Anne de Mortimer - Early Life

Early Life

Anne Mortimer was born at New Forest, Westmeath, one of her family's Irish estates, on 27 December 1390, the eldest of the four children of Roger Mortimer, 4th Earl of March, and Eleanor Holland. She had two brothers, Edmund Mortimer, 5th Earl of March, and Roger (born 23 April 1393, died c.1413), and a sister, Eleanor, who married Sir Edward de Courtenay (d. 5 December 1419), and had no issue.

Anne Mortimer's mother was the daughter of Thomas Holland, 2nd Earl of Kent, and Alice Arundel, the daughter of Richard de Arundel, 10th Earl of Arundel, and his second wife, Eleanor, daughter of Henry, 3rd Earl of Lancaster, grandson of King Henry III.

Anne Mortimer was thus a descendant of Henry III through her mother, and more importantly, a descendant of King Edward III through her grandparents, Edmund Mortimer, 3rd Earl of March, and Philippa Plantagenet, daughter of King Edward III's second surviving son, Lionel of Antwerp, 1st Duke of Clarence. Because King Richard II had no issue, Anne's father, Roger Mortimer, 4th Earl of March, was heir presumptive during his lifetime, and at his death in Ireland on 20 July 1398 his claim to the crown passed to his eldest son, Edmund.

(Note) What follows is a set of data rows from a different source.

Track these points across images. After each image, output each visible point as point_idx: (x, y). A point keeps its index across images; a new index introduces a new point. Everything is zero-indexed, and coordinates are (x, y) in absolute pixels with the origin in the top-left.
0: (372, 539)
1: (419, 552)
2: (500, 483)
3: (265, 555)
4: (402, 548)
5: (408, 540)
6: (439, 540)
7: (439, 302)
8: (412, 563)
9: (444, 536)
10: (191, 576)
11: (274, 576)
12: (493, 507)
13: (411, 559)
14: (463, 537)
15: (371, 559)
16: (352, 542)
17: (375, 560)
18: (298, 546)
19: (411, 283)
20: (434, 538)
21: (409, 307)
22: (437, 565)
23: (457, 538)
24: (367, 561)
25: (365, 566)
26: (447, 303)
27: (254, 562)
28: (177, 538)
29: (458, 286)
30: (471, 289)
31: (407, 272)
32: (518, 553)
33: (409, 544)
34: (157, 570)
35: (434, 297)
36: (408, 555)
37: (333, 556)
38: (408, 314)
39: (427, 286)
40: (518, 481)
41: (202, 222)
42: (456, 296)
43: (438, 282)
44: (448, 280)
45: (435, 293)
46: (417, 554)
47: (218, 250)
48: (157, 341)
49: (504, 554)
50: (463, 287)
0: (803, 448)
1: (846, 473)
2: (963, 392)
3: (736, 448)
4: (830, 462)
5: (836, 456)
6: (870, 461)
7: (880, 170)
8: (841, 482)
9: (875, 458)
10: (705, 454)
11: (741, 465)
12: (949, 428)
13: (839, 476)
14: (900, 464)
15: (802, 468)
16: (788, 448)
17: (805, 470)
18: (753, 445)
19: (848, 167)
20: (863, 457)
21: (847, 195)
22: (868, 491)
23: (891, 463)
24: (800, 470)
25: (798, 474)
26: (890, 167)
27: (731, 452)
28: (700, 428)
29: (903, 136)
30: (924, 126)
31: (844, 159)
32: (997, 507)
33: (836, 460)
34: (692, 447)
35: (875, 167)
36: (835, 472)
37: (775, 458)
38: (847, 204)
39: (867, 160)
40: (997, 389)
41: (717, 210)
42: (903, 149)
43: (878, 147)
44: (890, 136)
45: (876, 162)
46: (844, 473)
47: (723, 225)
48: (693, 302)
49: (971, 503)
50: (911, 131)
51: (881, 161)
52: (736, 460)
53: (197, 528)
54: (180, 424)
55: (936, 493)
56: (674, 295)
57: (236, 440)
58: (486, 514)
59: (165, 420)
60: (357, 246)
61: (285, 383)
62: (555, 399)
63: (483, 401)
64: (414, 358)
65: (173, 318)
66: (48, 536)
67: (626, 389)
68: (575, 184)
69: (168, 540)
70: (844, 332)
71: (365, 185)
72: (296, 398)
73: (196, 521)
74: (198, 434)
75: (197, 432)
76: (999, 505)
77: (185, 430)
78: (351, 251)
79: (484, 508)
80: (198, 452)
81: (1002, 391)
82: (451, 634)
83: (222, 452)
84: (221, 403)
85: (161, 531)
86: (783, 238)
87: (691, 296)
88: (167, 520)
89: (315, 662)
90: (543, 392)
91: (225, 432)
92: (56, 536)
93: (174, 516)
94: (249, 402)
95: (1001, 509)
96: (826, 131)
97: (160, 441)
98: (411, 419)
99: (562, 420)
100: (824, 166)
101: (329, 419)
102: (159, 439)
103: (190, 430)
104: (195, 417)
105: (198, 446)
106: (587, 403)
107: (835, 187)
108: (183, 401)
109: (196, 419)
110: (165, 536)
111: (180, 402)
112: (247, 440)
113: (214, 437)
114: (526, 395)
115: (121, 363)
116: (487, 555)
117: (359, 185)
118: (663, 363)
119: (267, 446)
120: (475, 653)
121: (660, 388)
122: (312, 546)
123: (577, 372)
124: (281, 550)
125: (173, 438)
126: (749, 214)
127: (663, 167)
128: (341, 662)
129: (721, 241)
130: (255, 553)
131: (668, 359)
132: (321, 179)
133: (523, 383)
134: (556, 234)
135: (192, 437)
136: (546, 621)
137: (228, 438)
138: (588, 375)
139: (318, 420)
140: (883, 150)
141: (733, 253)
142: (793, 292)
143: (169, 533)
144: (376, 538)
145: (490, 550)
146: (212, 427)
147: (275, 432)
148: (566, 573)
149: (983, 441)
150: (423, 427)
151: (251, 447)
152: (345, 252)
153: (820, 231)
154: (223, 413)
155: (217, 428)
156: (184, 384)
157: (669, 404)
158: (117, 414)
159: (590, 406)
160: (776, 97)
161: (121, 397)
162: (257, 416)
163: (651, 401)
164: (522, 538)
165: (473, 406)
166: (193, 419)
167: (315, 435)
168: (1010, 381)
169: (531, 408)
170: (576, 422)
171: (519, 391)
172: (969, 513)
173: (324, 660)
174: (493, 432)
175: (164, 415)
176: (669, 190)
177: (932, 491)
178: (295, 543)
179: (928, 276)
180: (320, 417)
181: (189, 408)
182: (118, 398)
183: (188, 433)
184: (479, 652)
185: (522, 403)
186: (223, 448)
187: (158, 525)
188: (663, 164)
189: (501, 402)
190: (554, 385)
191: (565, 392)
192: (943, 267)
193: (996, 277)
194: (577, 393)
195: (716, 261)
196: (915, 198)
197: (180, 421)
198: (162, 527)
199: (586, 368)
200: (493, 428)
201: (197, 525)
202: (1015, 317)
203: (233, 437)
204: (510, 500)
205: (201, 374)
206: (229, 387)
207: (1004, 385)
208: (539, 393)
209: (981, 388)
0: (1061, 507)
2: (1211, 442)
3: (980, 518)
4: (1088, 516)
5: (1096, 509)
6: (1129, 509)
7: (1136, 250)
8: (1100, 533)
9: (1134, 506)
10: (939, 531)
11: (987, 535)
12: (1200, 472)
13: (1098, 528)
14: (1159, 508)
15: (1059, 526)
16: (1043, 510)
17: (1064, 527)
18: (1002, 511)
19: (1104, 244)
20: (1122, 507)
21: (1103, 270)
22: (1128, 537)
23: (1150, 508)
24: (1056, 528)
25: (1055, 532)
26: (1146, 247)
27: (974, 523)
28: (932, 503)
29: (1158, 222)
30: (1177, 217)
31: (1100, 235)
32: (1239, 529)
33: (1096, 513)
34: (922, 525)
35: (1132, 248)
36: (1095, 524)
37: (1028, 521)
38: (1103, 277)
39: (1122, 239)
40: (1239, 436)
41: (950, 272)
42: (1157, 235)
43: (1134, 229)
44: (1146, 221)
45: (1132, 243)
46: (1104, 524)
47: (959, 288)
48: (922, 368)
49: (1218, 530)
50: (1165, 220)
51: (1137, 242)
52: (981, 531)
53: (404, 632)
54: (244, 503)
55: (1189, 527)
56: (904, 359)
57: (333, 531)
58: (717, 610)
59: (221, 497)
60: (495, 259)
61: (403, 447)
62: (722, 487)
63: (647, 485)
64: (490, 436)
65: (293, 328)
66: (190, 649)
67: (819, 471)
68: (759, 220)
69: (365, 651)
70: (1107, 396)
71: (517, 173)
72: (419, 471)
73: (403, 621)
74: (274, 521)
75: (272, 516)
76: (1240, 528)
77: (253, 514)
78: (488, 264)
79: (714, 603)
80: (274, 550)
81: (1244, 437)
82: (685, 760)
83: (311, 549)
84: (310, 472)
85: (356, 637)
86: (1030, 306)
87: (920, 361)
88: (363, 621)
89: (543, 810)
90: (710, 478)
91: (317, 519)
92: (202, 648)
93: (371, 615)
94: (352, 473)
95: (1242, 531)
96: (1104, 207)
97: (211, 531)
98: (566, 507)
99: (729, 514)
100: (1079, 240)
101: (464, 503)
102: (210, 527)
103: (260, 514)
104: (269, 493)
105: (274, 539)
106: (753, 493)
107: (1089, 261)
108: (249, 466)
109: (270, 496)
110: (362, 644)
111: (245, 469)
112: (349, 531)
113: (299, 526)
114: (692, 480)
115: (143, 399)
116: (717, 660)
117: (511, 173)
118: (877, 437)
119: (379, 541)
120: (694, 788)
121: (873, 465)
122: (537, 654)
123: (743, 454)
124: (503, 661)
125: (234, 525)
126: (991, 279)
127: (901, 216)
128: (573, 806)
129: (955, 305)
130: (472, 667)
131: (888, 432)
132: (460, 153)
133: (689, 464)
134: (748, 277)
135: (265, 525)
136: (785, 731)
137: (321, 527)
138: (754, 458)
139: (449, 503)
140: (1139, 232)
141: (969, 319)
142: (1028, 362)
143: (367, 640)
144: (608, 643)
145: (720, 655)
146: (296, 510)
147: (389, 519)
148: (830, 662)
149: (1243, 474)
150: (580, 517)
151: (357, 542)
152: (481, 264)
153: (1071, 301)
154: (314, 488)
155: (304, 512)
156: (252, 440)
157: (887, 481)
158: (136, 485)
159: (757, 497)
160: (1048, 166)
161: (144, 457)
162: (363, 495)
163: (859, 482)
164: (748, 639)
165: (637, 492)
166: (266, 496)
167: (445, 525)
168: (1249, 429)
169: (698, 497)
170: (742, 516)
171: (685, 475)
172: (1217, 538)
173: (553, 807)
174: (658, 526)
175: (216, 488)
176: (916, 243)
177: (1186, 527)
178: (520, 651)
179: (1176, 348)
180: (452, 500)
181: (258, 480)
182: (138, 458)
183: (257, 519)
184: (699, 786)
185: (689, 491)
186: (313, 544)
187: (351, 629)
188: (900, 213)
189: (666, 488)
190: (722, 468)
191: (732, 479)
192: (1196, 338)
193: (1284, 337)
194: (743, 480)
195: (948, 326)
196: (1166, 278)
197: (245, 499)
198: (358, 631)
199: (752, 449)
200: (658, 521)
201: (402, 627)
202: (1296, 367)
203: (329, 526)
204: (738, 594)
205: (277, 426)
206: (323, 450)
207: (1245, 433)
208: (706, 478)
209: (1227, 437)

On 30 September 1399, the fortunes of Anne Mortimer and her brothers and sister changed entirely. Richard II was deposed by the Lancastrians led by Henry Bolingbroke, who became King Henry IV and had his own son, the future King Henry V, recognized as heir apparent at his first Parliament. Anne's brothers, Edmund and Roger, were kept in custody by the new King at Windsor and Berkhampstead castles, but were treated honourably, and for part of the time brought up with the King's own children, John and Philippa.

According to Griffiths, Edmund Mortimer's sisters, Anne and Eleanor, who were in the care of their mother until her death in 1405, were not well treated by Henry IV, and were described as 'destitute' after her death.